The full approach looks like this:
- Generate a list of seed use cases for tools present; for example, given a calculator tool, prompt the LLM to generate tasks like "add 2 and 3", "subtract 5 from 7", etc.
- Generate sample conversations from a user, of the user asking for help with a tool, and the agent responding with the correct answer.
- Generate negative pairs for each of the seed use cases, using the dropout techniques described above.
Not too complicated! However - this took lots of tweaks to get right in practice. The dropouts would cause too few failures; or the model would generate duplicate completions for either the negative samples or the positive ones. You can see the code used to generate this dataset here.
I'm still in the progress of training models on this dataset; of course, generating the dataset is only half of the problem, but I'm happy enough with the quality that I'd like to share it more broadly. I'll update this post as I train the models and get results.
Takeaways
- Forgive errors when possible, and validate logs constantly.
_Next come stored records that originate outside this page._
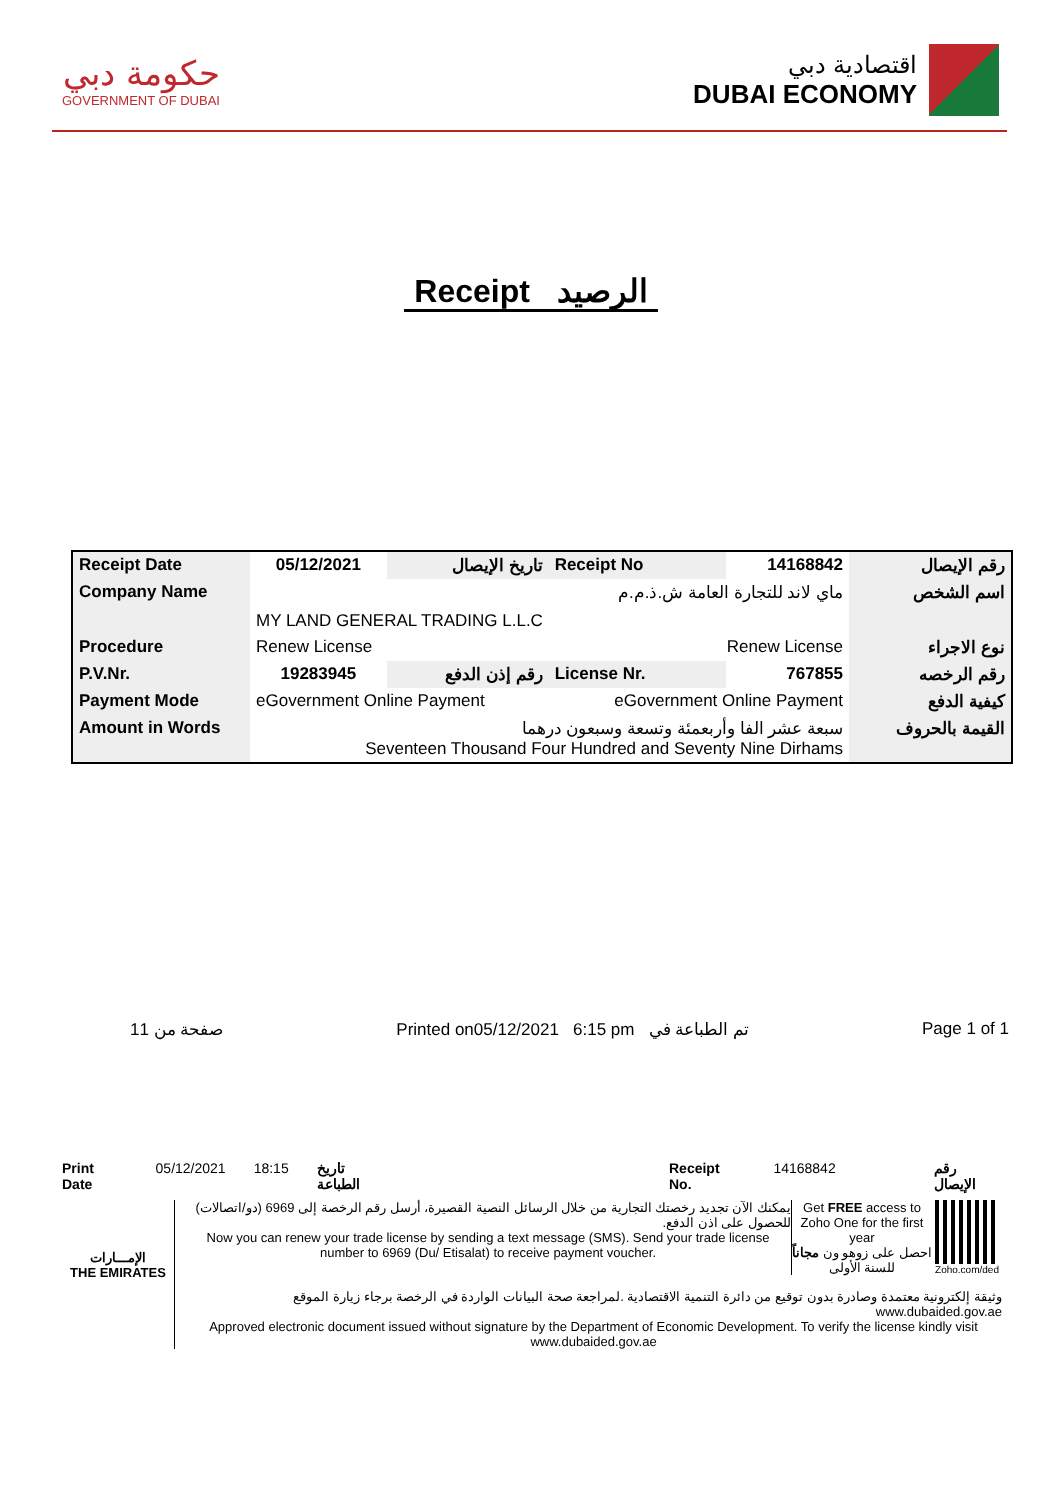حكومة دبي
GOVERNMENT OF DUBAI
اقتصادية دبي
DUBAI ECONOMY
Receipt الرصيد
| Receipt Date | 05/12/2021 | تاريخ الإيصال | Receipt No | 14168842 | رقم الإيصال |
| Company Name | ماي لاند للتجارة العامة ش.ذ.م.م MY LAND GENERAL TRADING L.L.C | | | | اسم الشخص |
| Procedure | Renew License Renew License | | | | نوع الاجراء |
| P.V.Nr. | 19283945 | رقم إذن الدفع | License Nr. | 767855 | رقم الرخصه |
| Payment Mode | eGovernment Online Payment eGovernment Online Payment | | | | كيفية الدفع |
| Amount in Words | سبعة عشر الفا وأربعمئة وتسعة وسبعون درهما Seventeen Thousand Four Hundred and Seventy Nine Dirhams | | | | القيمة بالحروف |
1صفحة من 1 Printed on05/12/2021 6:15 pm تم الطباعة في Page 1 of 1
Print Date 05/12/2021 18:15 تاريخ الطباعة Receipt No. 14168842 رقم الإيصال
الإمـــارات
THE EMIRATES
يمكنك الآن تجديد رخصتك التجارية من خلال الرسائل النصية القصيرة، أرسل رقم الرخصة إلى 6969 (دو/اتصالات) للحصول على اذن الدفع.
Now you can renew your trade license by sending a text message (SMS). Send your trade license number to 6969 (Du/ Etisalat) to receive payment voucher.
Get FREE access to Zoho One for the first year
احصل على زوهو ون مجاناً للسنة الأولى
Zoho.com/ded
وثيقة إلكترونية معتمدة وصادرة بدون توقيع من دائرة التنمية الاقتصادية .لمراجعة صحة البيانات الواردة في الرخصة برجاء زيارة الموقع www.dubaided.gov.ae
Approved electronic document issued without signature by the Department of Economic Development. To verify the license kindly visit www.dubaided.gov.ae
I had to stop the dataset every 1k rows or so to check for errors in formatting, etc; early on I hadn't asked the model to generate a detailed enough tool call, leading to a high percentage of completions that were just "I don't know" or "I can't help with that". Other issues are more subtle - such as slight re-phrasings leading to duplicate completions for totally different use cases.
- For most inference providers, you can find their throughput cap, and progressively batch, rather than using a fixed batch size. This really helped with speeding up generation; I added a basic falloff system to avoid getting rate limited as well.
Example rows
Seed dataset (found here):
Tool | User Question | Tool Call | Agent Response |
---|---|---|---|
{'name': 'find_timezone', 'description': '', 'parameters': {...} | Find the timezone of Tokyo | {'location': 'Tokyo, Japan'} | The timezone of Tokyo, Japan is Asia/Tokyo. |
{'name': 'sunrise_sunset_times', 'description': '', 'parameters': {...} | What time will the sun rise and set in Los Angeles on July 15, 2022? | {'location': 'Los Angeles', 'date': '2022-07-15'} | On July 15, 2022, in Los Angeles, the sun is estimated to rise at 5:45 AM and set at 8:15 PM. |
DPO pairs (found here):
Tool | User Question | Tool Call | Negative Tool Call | Agent Response | Negative Response |
---|---|---|---|---|---|
{'name': 'find_timezone', 'description': '', 'parameters': {...} | Find the timezone of Tokyo | {'location': 'Tokyo, Japan'} | N/A | The timezone of Tokyo, Japan is Asia/Tokyo. | I'm sorry, I couldn't find the timezone for Tokyo. |
{'name': 'sunrise_sunset_times', 'description': '', 'parameters': {...} | What time will the sun rise and set in Los Angeles on July 15, 2022? | {'position': 'Los Angeles' | N/A | N/A | I'm sorry, the request made failed and I couldn't return the time for sunrise and sunset in Los Angeles on July 15, 2022. |
Note the incorrect parameters in the second negative tool call, and the lack of a tool call in the first negative tool call.